Elle pourrait même excéder les attentes, selon Corinne Truffier : « Je pense qu’il faudra, en temps voulu, élargir cette formation aux parents d’élèves. Pendant très longtemps les parents ont été les moteurs des politiques inclusives. Ce sont eux qui allument la petite étincelle pour que les chefs d’établissements lancent de nouvelles initiatives. » Certaines familles pourraient néanmoins se montrer plus réticentes : « Les parents dont les enfants ne présentent pas de besoins éducatifs particuliers peuvent parfois constituer des freins à ces politiques », prévient la spécialiste.

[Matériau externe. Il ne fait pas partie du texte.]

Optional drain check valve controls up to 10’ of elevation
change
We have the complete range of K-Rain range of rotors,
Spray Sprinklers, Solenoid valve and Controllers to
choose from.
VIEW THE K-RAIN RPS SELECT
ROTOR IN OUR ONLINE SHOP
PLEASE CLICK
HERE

Le défi du financement des AESH
Faire en sorte que l’ensemble des parents s’empare du sujet constitue néanmoins un enjeu crucial dans la mesure où, dans les établissements français de l’étranger, « les parents sont les employeurs », rappelle Dominique Collado, représentante de la MLF. Si près d’un tiers du financement des lycées français à l’étranger provient d’aides gouvernementales, ils fonctionnent en majorité grâce aux frais de scolarité payés par les familles chaque année. Et pour les familles qui nécessitent un aménagement pour leurs enfants à besoin éducatif particulier, notamment les AESH (accompagnants d’élèves en situation de handicap), il a fallu attendre 2019 pour que l’État mette en place des aides pour payer ce type d’accompagnement. Initialement prévu pour les familles françaises boursières uniquement, le dispositif a été élargi en 2021 à toutes les familles françaises sans condition de bourse.

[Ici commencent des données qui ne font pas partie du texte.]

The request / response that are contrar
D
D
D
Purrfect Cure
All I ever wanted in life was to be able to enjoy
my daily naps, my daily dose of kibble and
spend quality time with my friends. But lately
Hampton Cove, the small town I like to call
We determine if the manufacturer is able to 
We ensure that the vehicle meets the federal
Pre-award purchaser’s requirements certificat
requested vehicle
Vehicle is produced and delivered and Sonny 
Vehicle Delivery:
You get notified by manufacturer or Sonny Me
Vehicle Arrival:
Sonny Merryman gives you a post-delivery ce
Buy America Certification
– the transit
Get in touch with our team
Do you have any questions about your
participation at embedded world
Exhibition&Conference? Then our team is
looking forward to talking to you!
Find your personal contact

Le dispositif présente néanmoins des limites : la plupart des élèves n’étant pas Français, « le problème de la prise en charge persiste », selon la représentante MLF. Quant aux familles qui bénéficient des aides pour les AESH, elles se voient obligées de payer en avance, avant de demander un remboursement. « Le financement actuel n’est pas optimal, observe Samantha Cazebonne. On ne peut plus se permettre de ne pas rembourser immédiatement ces familles. » En 2022, le gouvernement a consacré 1,3 million d’euros aux Français de l’étranger pour les aides AESH. « L’ensemble du montant a été dépensé […] et on ne sait pas si ce sera suffisant en 2023 », note Raphaëlle Dutertre.

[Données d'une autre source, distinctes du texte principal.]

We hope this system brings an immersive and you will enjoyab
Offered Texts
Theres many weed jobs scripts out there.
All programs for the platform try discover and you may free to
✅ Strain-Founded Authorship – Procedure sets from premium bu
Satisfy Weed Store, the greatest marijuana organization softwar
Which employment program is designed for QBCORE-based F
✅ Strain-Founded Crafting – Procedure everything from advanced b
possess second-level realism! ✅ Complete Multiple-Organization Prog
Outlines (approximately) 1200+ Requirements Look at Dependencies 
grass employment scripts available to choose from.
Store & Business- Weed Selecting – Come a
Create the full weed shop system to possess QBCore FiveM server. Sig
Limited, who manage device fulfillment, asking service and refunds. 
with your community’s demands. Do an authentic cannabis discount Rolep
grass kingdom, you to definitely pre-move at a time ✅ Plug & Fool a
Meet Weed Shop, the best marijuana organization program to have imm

Détecter et accompagner les élèves
L’enjeu du financement concerne également les projets de recherche dans le domaine de l’inclusion. Le représentant de la MLF Samuel Cazenave évoque les fonds mobilisés par l’État pour le développement d’un outil numérique permettant de détecter les besoins des élèves, notamment ceux des élèves à besoins éducatifs particuliers. Encore au stade d’expérimentation, Lisa (Learning through iterative system for social and emotional achievement) est un projet de plateforme numérique qui a pour ambition de mieux « qualifier les profils des élèves à travers une grille de lecture et de compréhension ». Son déploiement est prévu sur cinq ans dans le réseau éducatif national et à l’étranger. Le développement de cet outil reposera sur une multitude de critères : le comportement, les émotions, la cognition mais aussi la santé, la nutrition, etc.
L’outil doit à terme permettre aux acteurs de l’éducation d’adapter leurs méthodes d’accompagnement ainsi que l’environnement de travail pour les élèves à besoins particuliers. « Lisa est basé sur des données probantes : l’environnement, mais aussi l’interprétation que les enfants en tirent ont un impact direct sur leur motivation à l’école », confirme Emmanuel Bernet, docteur en psychologie de l’éducation.